• Supplied data:
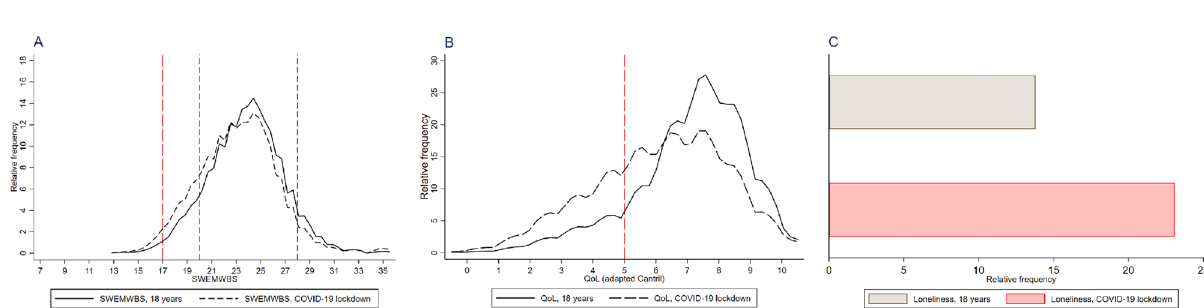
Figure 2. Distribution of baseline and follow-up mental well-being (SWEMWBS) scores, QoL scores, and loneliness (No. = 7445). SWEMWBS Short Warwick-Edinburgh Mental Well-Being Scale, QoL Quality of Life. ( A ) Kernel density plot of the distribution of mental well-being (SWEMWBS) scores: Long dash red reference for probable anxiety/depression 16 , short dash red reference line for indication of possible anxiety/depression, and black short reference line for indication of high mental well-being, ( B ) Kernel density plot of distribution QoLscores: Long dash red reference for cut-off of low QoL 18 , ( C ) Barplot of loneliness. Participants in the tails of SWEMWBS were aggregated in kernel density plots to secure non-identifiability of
...
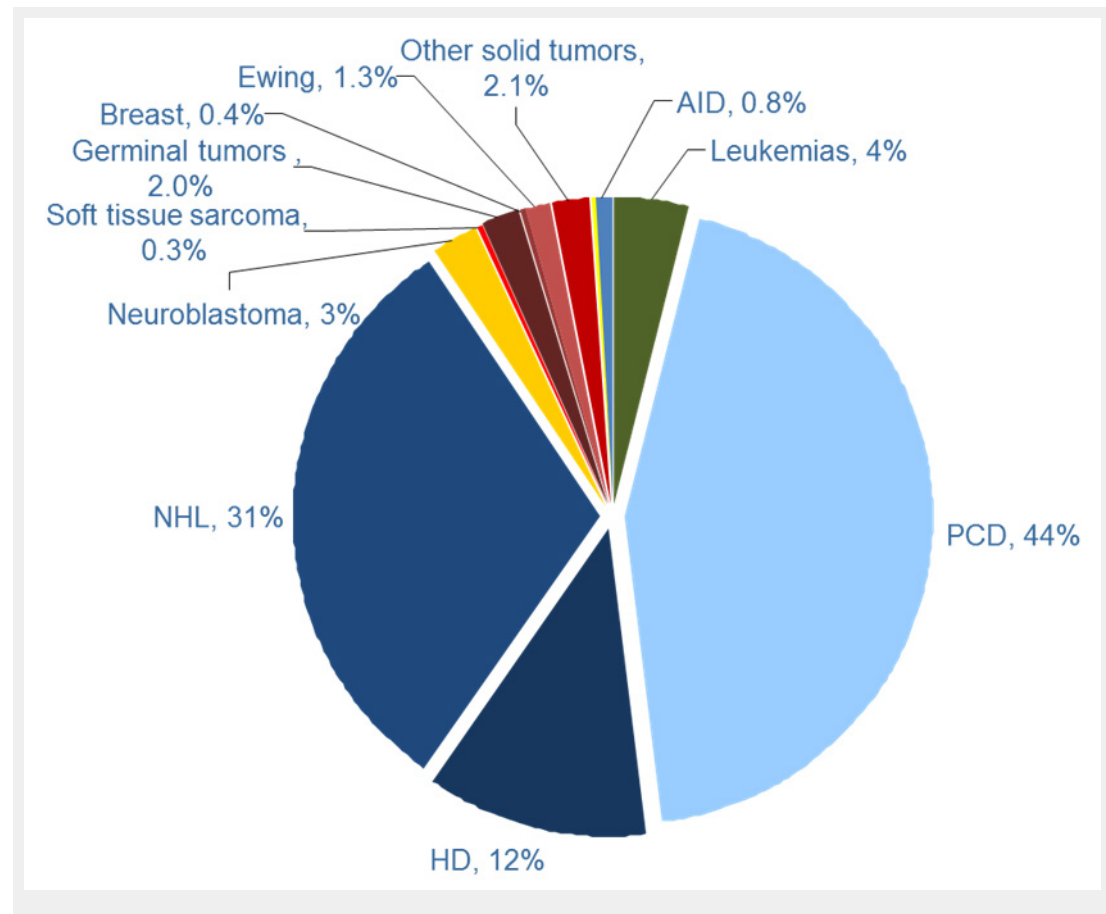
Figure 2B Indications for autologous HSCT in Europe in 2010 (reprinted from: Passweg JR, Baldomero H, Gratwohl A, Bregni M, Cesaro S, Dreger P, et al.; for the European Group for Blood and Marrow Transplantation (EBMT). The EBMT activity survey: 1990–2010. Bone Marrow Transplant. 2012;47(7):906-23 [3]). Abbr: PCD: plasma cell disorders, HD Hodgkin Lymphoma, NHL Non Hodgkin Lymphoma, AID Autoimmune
--
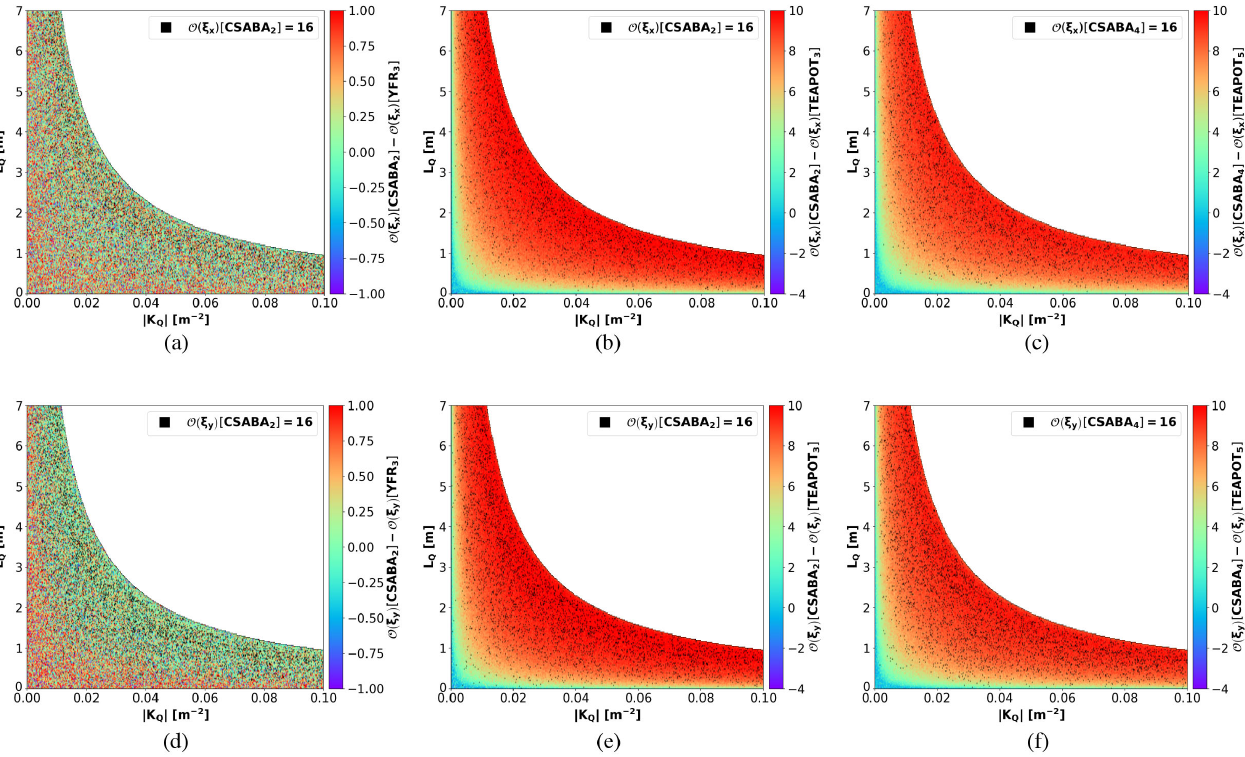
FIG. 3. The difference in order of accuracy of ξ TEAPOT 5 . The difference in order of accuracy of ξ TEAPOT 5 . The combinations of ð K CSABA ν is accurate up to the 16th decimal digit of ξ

• To do: Report each line above containing the string "Figure".

• Solved exercise:
Figure 2. Distribution of baseline and follow-up mental well-being (SWEMWBS) scores, QoL scores, and loneliness (No. = 7445). SWEMWBS Short Warwick-Edinburgh Mental Well-Being Scale, QoL Quality of Life. ( A ) Kernel density plot of the distribution of mental well-being (SWEMWBS) scores: Long dash red reference for probable anxiety/depression 16 , short dash red reference line for indication of possible anxiety/depression, and black short reference line for indication of high mental well-being, ( B ) Kernel density plot of distribution QoLscores: Long dash red reference for cut-off of low QoL 18 , ( C ) Barplot of loneliness. Participants in the tails of SWEMWBS were aggregated in kernel density plots to secure non-identifiability of
Figure 2B Indications for autologous HSCT in Europe in 2010 (reprinted from: Passweg JR, Baldomero H, Gratwohl A, Bregni M, Cesaro S, Dreger P, et al.; for the European Group for Blood and Marrow Transplantation (EBMT). The EBMT activity survey: 1990–2010. Bone Marrow Transplant. 2012;47(7):906-23 [3]). Abbr: PCD: plasma cell disorders, HD Hodgkin Lymphoma, NHL Non Hodgkin Lymphoma, AID Autoimmune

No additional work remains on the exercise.